In all, Flannery O’Connor and the Perils of Governing by Tenderness should be considered by any lover of O’Connor and the philosophic tradition, or more broadly, any friendly critic of American democracy and its liberal order. Its prose is accessible to the intelligent and patient reader, and Foss does a good job summarizing the stories he leverages so that one need not be an O’Connor expert to appreciate his points. He whets the appetite for O’Connor’s storytelling, rather than filling it, sending readers back to the source so that they can rediscover her anew. In this regard, Flannery O’Connor and the Perils of Governing by Tenderness seems to carry forward O’Connor’s intent of helping the disquieted modern American reader better understand himself and the political community in which he lives.

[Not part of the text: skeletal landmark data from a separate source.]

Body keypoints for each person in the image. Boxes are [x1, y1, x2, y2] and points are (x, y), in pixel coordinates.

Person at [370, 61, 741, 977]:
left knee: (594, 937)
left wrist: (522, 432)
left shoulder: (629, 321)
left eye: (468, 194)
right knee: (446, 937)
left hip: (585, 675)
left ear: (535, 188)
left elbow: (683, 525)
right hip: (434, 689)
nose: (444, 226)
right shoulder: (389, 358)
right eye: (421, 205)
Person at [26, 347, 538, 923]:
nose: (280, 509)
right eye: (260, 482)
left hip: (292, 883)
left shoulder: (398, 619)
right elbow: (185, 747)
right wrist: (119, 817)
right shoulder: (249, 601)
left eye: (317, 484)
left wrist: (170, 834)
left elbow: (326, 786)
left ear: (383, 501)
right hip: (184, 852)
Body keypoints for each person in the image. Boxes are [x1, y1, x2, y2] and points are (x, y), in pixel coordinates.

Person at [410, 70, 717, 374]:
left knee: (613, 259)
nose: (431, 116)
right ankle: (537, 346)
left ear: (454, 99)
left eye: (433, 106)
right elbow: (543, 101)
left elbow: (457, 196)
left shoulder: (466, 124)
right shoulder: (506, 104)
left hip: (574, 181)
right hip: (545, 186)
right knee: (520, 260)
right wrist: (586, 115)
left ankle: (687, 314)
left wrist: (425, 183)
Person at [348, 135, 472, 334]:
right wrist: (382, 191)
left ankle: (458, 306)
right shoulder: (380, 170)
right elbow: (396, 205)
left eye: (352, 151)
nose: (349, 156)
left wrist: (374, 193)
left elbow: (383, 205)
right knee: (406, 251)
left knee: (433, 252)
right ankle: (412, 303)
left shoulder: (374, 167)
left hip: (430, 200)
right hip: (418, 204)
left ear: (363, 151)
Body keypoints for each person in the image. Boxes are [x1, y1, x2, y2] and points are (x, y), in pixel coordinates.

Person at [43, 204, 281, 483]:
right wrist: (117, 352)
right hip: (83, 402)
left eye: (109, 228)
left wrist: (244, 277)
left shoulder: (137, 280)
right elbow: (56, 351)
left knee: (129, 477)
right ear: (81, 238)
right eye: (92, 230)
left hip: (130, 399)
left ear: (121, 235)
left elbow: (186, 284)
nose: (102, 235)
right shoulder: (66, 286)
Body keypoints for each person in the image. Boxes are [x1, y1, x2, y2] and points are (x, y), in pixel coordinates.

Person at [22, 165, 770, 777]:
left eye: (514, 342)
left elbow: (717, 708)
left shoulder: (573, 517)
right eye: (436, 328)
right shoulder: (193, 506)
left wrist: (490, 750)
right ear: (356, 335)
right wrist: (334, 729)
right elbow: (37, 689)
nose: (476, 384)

[i] Jerome Foss, Flannery O’Connor and the Perils of Governing by Tenderness (Maryland: Lexington Books, 2019), 6-7.
[ii] Ibid., 7.
[iii] Ibid., 32.
[iv] Thomas Hobbes, Leviathan, pt. I, chap. xi, §1.
[v] Foss, Perils of Governing by Tenderness, 30.
[vii] Niccolò Machiavelli, The Prince, trans. Harvey C. Mansfield (Chicago: University of Chicago Press, 1998), chap. xvii.
[viii] Foss draws these categories from O’Connor’s essay “Novelist and Believer” (Foss, Perils of Governing by Tenderness, 80).
[ix] Foss, Perils of Governing by Tenderness, 4-5. See also Strauss’ “The Three Waves of Modernity” in An Introduction to Political Philosophy: Ten Essays by Leo Strauss (Detroit: Wayne State University Press, 1989), 81-98 and Eric Voegelin, The New Science of Politics (Chicago: University of Chicago Press, 1952).
[x] Foss, Perils of Governing by Tenderness, 116 and 128, respectively.
[xi] Jerome Foss, Constitutional Democracy and Judicial Supremacy: John Rawls and the Transformation of American Politics (New York: Cambria Press, 2016).